Cars Engine damage at high revs?

Hi there,
Quite a few of the car mods I have damage their engine at high revs, some more drastically than others. I don't want to turn engine damage off, both because to do that you have to turn off damage completely and because I want the engine to be able to get damaged in other ways, but I'd just rather not have my engine explode when I go to shift gear. For an example, the Plymouth Superbird mod kills its engine after changing gear four times. I'd rather not have that happen, thanks. What can I do?
 
In engine.ini:

[DAMAGE]
TURBO_BOOST_THRESHOLD=1.5 ; level of TOTAL boost before the engine starts to take damage
TURBO_DAMAGE_K=5 ; amount of damage per second per (boost - threshold)
RPM_THRESHOLD=7000 ; RPM at which the engine starts to take damage
RPM_DAMAGE_K=1 ; amount of damage per second per (rpm-threshold)

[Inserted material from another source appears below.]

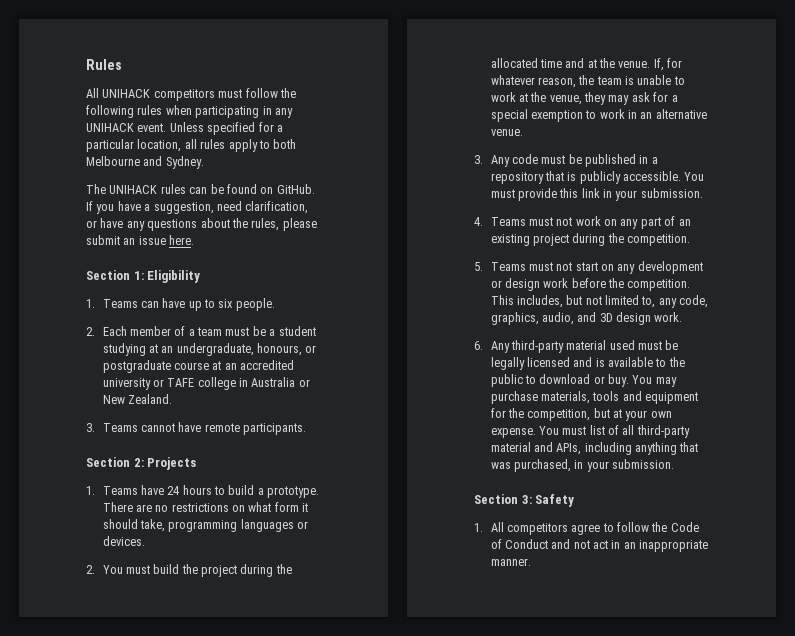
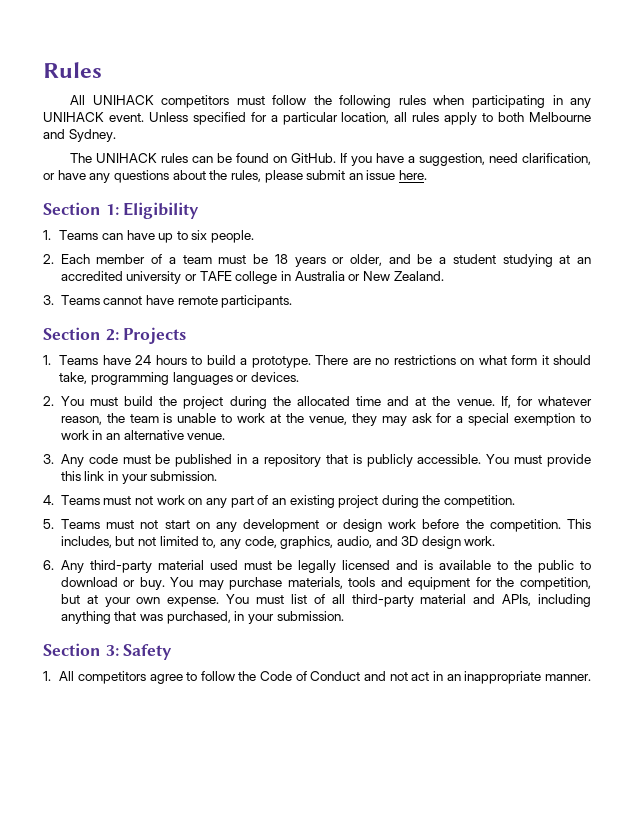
(266, 331) none -> [274,254,433,267] 18 years or older, and be
[176,343,317,356] [102,360,237,373] undergraduate, honours, or postgraduate course at an -> (592, 260) none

Adjust to taste. :thumbsup:
 
The brakes are so rubbish on these old American muscle cars that I need to use the gears to slow down the car on the corners and sometimes that wrecks the engine. On the Dodge Dart it gets damage at 7600RPM and the rev limiter is set to 7500RPM so I don't know why it is getting so damaged. Maybe it's the frequency of the rev limiter?
 
Reading a bit of literature on 1950s Le Mans races, at that time it was pretty easy to blow engines, and it was rare for teams to allow drivers to use the "real" rev limit unless it was a close race. I don't know if that still held by the late 60s.

The mods in question are definitely not based on any real-life info though so who knows.
 
Last edited:
With some cars/engines, at least those that are more common, you can often find discussion threads with anecdotes about how high they can rev. You have to take everything with a grain of salt though because people exaggerate, and a lot of enthusiast owned cars are modified.

When I'm tweaking car mods, I like to set low damage that starts earlier - so less severe revs aren't catastrophic but the wear will build up if you keep doing it. I think that's more realistic than an engine that's totally unaffected until a more serious threshold.

I also like to set a phony "rev limiter" at a 1Hz frequency to imitate valve float. I do this on cars that don't have a real limiter and whose stock valvetrain won't allow reaching catastrophic RPMs.
The combination of these means if I keep accelerating, I'll start to get minor engine damage before valve float cuts out the engine for 1sec, and if I still don't shift the cycle will repeat like that.
Now if it's an interference engine, high damage at the point of valve float could be appropriate.

AC's damage model is simplified to a single number that increases linearly with RPM, so it can't cover all the details of things that start to wear or suddenly break at different points.